Qual é então, o nosso desafio? Nós, que participamos da orquestra da vida, estamos de algum modo tentando tocar novamente aquele acorde perdido. Precisamos decidir no fundo como agir de acordo com os desígnios da natureza enquanto expressamos uma gama única de notas que marcam a nossa própria individualidade.
Como sabermos o modo de agir? Uma afirmação profunda é feita em Luz no Caminho:“Ouvir a voz do silêncio é compreender que do interior vem a única orientação verdadeira. Assim, o ouro que resulta da alquimia do espírito, nascido no silêncio, pode nos transformar radicalmente. As partículas das nossas observações objetivas do dia-a-dia são então transmutadas nas ondas do nosso mundo interior e subjetivo de experiências. Esta é a verdadeira regeneração.”

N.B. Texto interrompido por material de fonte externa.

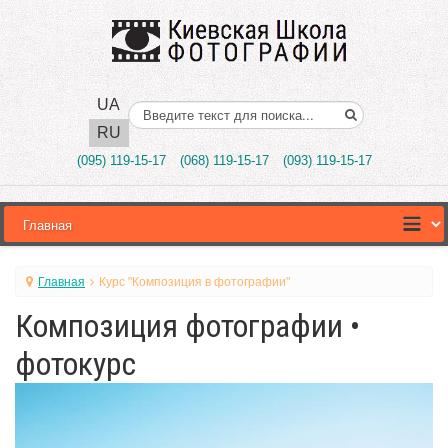
UA
Поиск..
RU
(095) 119-15-17
(068) 119-15-17
(093) 119-15-17
Главная
Курс "Композиция в фотографии"
Композиция фотографии •
фотокурс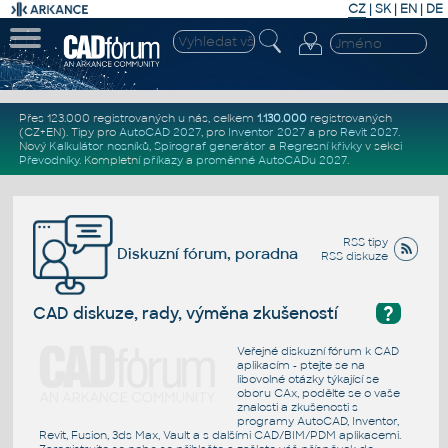
CZ
|
SK
|
EN
|
DE
Přes 123.000 registrovaných u nás, celkem
1.130.000
registrovaných
(CZ+EN)
. Tipy pro
AutoCAD 2027
, pro
Inventor 2027
a pro
Revit 2027
.
Nový
Kalkulátor nosníků
,
Spirograf generátor
a
Regresní křivky
v sekci
Převodníky
.
Kompletní
příkazy
a
proměnné AutoCADu 2027
.
RSS tipy
Diskuzní fórum, poradna
RSS diskuze
?
CAD diskuze, rady, výměna zkušeností
Veřejné diskuzní fórum k CAD
aplikacím - ptejte se na
libovolné otázky týkající se
oboru CAx, podělte se o vaše
znalosti a zkušenosti s
programy AutoCAD, Inventor,
Revit, Fusion, 3ds Max, Vault a s dalšími CAD/BIM/PDM aplikacemi.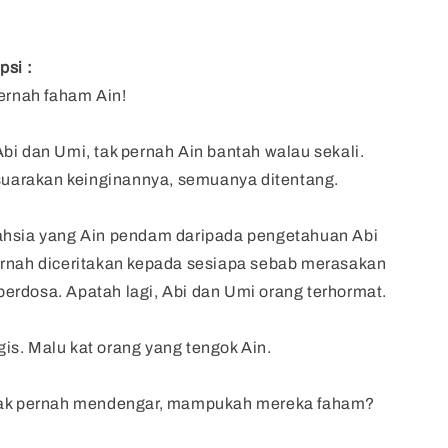
psi :
pernah faham Ain!
bi dan Umi, tak pernah Ain bantah walau sekali.
 suarakan keinginannya, semuanya ditentang.
ahsia yang Ain pendam daripada pengetahuan Abi
ernah diceritakan kepada sesiapa sebab merasakan
n berdosa. Apatah lagi, Abi dan Umi orang terhormat.
s. Malu kat orang yang tengok Ain.
dak pernah mendengar, mampukah mereka faham?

Finalmente, tenhamos em mente as palavras de Jocelyn Underhill: “Para o ouvido espiritualmente treinado sempre há música aguardando para ser ouvida, e esse som insonoro eleva-se e segue adiante até que se une com a palpitação do eterno mar e o claro chamado das estrelas, sendo ambos acordes pertencentes à grande melodia das vozes dos anjos de Deus e dos filhos da manhã, a música que preenche o cosmo com uma harmonia eterna e divina.”
Vontade espiritual
Helen Zahara citou uma definição de C.W. Leadbeater: “A voz do silêncio para qualquer pessoa é aquela que vem da parte de si mesma que é mais elevada do que sua consciência normal pode alcançar.” Portanto, é lógico e natural que essa voz se modifique à medida que o indivíduo evolui. Essas mudanças podem ser consideradas como três estágios:
1. Para aqueles que têm o foco da consciência na personalidade, essa voz poderia se originar nos aspectos mais sutis da mente, onde há uma qualidade de compreensão conceitual e sintetizadora.
2. Para indivíduos mais sensíveis, poderia ser a voz de buddhi, que provê uma compreensão iluminada.

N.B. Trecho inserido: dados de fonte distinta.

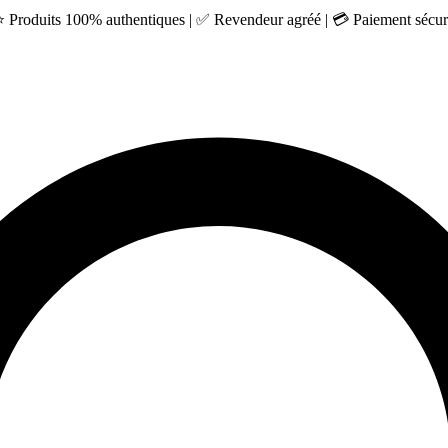
 ⭐ Produits 100% authentiques | ✅ Revendeur agréé | 💳 Paiement sécuri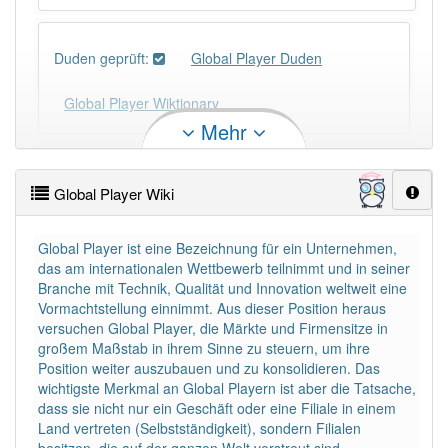
Duden geprüft:
Global Player Duden
Global Player Wiktionary
Mehr
PowerIndex:
2
Global Player Wiki
Häufigkeit: 2 von 10
Global Player ist eine Bezeichnung für ein Unternehmen,
das am internationalen Wettbewerb teilnimmt und in seiner
Wörter mit Endung
-global player
: 1
Branche mit Technik, Qualität und Innovation weltweit eine
Vormachtstellung einnimmt. Aus dieser Position heraus
Wörter mit Endung
-global player
aber mit einem
versuchen Global Player, die Märkte und Firmensitze in
anderen Artikel
der
: 0
großem Maßstab in ihrem Sinne zu steuern, um ihre
Position weiter auszubauen und zu konsolidieren. Das
wichtigste Merkmal an Global Playern ist aber die Tatsache,
92% unserer Spielapp-Nutzer haben den Artikel
dass sie nicht nur ein Geschäft oder eine Filiale in einem
korrekt erraten.
Land vertreten (Selbstständigkeit), sondern Filialen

3. Eventualmente essa voz pode vir do nível de anima. Poderíamos então considerar a voz como vontade espiritual. A evolução monádica [de mônada: centelha da vida, a parte imortal do homem] iria repousar primariamente no futuro, para a humanidade.

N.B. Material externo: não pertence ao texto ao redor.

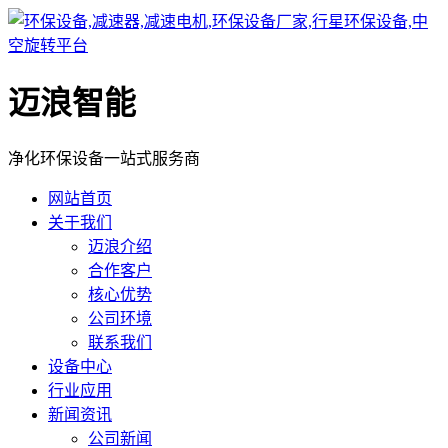
迈浪智能
净化环保设备一站式服务商
网站首页
关于我们
迈浪介绍
合作客户
核心优势
公司环境
联系我们
设备中心
行业应用
新闻资讯
公司新闻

Quando se chega ao adeptado, não há dúvida de que ainda há expressões mais sutis dessa voz. De acordo com os ensinamentos da sabedoria, esta originalmente começou com a Palavra ou o Grande Alento, que vibrou através do espaço no início do universo e através de sete grandes campos de consciência. Se o universo consiste desses vastos campos, e se nós somos parte da vida una, então ouvir essa voz ou som significa certamente despertar em cada um desses níveis. Como diz a Voz do Silêncio, “antes de colocares teu pé no degrau mais elevado da escada, a escada dos sons místicos, tens de ouvir a voz do teu deus interno de sete maneiras.” Essas sete maneiras são às vezes equacionadas com vibrações desses sete campos ou domínios, mas podem também ter outras conotações.